WORK INSTRUCTION
Print exactly the lines below between the line holding "pinky dip: (120, 98)" and the line holding "middle pip: (417, 410)", inclusive, and nothing more.

RECORDS PROVIDED

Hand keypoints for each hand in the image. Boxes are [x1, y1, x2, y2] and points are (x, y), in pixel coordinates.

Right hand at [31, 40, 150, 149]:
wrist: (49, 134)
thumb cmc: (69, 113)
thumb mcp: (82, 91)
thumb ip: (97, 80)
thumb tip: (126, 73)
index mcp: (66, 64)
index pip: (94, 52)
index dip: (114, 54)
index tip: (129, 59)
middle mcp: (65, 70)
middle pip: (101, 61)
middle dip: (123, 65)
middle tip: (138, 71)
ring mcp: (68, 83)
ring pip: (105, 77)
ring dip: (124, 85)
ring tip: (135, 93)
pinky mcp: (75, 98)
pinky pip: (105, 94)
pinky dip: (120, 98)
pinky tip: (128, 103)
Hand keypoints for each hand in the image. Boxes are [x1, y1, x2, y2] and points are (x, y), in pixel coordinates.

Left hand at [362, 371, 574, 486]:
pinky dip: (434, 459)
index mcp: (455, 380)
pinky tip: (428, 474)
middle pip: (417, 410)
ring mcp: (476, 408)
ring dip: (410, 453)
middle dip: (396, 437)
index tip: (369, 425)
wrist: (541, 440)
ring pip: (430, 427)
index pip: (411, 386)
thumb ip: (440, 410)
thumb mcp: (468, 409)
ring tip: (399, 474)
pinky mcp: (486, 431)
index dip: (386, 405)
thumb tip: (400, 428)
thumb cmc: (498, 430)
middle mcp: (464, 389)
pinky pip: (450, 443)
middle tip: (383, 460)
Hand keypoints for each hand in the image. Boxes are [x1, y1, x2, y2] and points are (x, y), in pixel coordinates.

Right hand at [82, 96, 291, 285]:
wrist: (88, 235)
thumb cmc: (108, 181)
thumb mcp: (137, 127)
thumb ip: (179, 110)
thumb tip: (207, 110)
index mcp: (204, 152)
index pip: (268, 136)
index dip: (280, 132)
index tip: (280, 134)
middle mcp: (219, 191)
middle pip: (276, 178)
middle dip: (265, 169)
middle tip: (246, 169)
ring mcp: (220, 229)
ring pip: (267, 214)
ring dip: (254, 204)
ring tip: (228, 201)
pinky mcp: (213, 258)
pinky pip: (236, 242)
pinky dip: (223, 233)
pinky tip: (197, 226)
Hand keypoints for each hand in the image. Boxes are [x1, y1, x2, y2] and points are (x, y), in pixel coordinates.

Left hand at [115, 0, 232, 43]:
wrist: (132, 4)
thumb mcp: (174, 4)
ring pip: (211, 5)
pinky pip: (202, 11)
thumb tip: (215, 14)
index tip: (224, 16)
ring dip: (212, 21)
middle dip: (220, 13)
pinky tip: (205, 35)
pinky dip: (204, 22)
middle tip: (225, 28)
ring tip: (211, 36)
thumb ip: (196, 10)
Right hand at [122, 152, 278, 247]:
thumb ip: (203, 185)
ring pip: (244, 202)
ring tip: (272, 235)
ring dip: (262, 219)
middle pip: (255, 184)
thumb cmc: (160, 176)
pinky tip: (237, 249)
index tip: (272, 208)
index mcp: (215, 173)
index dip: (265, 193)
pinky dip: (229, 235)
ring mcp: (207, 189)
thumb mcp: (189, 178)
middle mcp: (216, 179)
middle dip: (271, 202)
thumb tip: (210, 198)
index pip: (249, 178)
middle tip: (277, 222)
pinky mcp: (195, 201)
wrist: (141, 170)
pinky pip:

OUTPUT FOR THIS EXERCISE
pinky dip: (120, 98)
pinky tip: (128, 103)
Hand keypoints for each hand in the image. Boxes are [x1, y1, x2, y2] and points are (x, y), in pixel coordinates.

Left hand at [362, 371, 574, 486]:
pinky dip: (434, 459)
index mcp: (455, 380)
pinky tip: (428, 474)
middle pip: (417, 410)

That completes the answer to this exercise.